Security & Authentication
Enforces zero-trust access boundaries using:
- IP Allow-list Security. Restricts access to trusted networks.
- SIP Token Authentication. Validates endpoint identity securely.
- Mutual TLS (mTLS) Session Authentication. Enforces two-way cryptographic verification for all traffic.
Druid SIP Architecture
The Druid SIP gateway is deployed in the Druid Cloud and exposed through a public FQDN, which telephony platforms use as their primary SIP destination.
The following diagram illustrates how Druid SIP connects SIP-based voice infrastructure to the Druid AI Platform.

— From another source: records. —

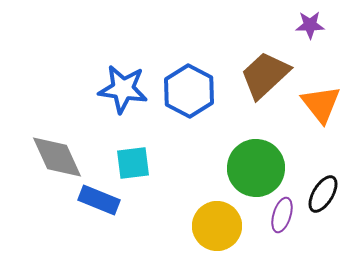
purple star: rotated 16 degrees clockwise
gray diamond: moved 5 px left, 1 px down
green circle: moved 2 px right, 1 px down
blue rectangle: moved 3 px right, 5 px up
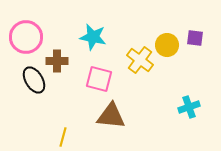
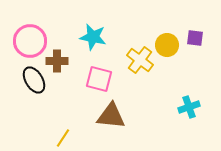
pink circle: moved 4 px right, 4 px down
yellow line: moved 1 px down; rotated 18 degrees clockwise
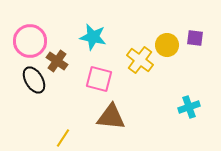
brown cross: rotated 35 degrees clockwise
brown triangle: moved 1 px down
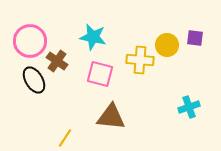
yellow cross: rotated 32 degrees counterclockwise
pink square: moved 1 px right, 5 px up
yellow line: moved 2 px right
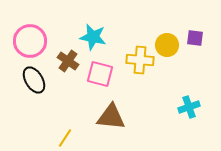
brown cross: moved 11 px right
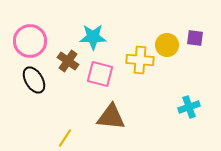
cyan star: rotated 12 degrees counterclockwise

Telephony Infrastructure / Caller
Voice interactions originate from telephony systems such as contact centers, PBXs, IVRs, SIP trunks, or SBCs callers. These systems communicate with Druid SIP using standard SIP signaling and RTP audio streams.
Druid SIP (VoIP Gateway)
Druid SIP acts as the entry point for all voice interactions.
Druid AI Platform
After receiving the audio stream, Druid SIP routes the conversation to the Druid AI Platform, where:
- The Language Understanding Engine extracts intent and context.
- The Flow Engine executes business logic and conversation flows.

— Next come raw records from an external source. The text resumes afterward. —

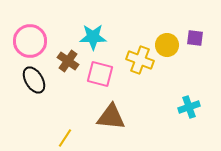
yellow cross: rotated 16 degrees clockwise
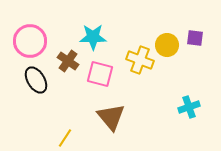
black ellipse: moved 2 px right
brown triangle: rotated 44 degrees clockwise
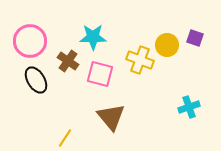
purple square: rotated 12 degrees clockwise
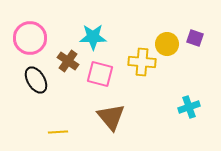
pink circle: moved 3 px up
yellow circle: moved 1 px up
yellow cross: moved 2 px right, 2 px down; rotated 16 degrees counterclockwise
yellow line: moved 7 px left, 6 px up; rotated 54 degrees clockwise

- The AI Agent generates responses.
- Conversation state is maintained throughout the interaction.
For all Druid SIP conversations, the platform automatically sets [[ChatUser]].ChannelId = "druid-sip". This allows AI Agents to apply channel-specific logic when required.
Speech-to-Text Services
Incoming audio is sent to the configured Speech-to-Text provider, which converts spoken language into text before it is processed by the AI Agent. Supported providers are documented in the TTS and STT Vendors topic.
LLM Services (optional)
When generative AI capabilities are required, the AI Agent can call one or more configured Large Language Model (LLM) providers. LLM calls are optional and depend on the the AI Agent setup. Supported providers are documented in the LLM Resource Management and Governance topic.
Text-to-Speech Services
After the response is generated, the text is sent to the configured Text-to-Speech provider, which converts the response into audio and returns it to Druid SIP for playback to the caller. Supported providers are documented in the TTS and STT Vendors topic.
End-to-End Call Flow
The caller initiates a voice interaction through a SIP-enabled telephony platform.
- A SIP session is established with Druid SIP.
- RTP audio is streamed to Druid SIP.
- Druid SIP processes voice activity and DTMF events.
- Audio is sent to the configured Speech-to-Text provider.
- The transcribed text is processed by the Flow Engine.
- The AI Agent optionally invokes LLM services.
- A response is generated and sent to the configured Text-to-Speech provider.
- The synthesized audio is streamed back through Druid SIP.
- The caller hears the AI Agent response.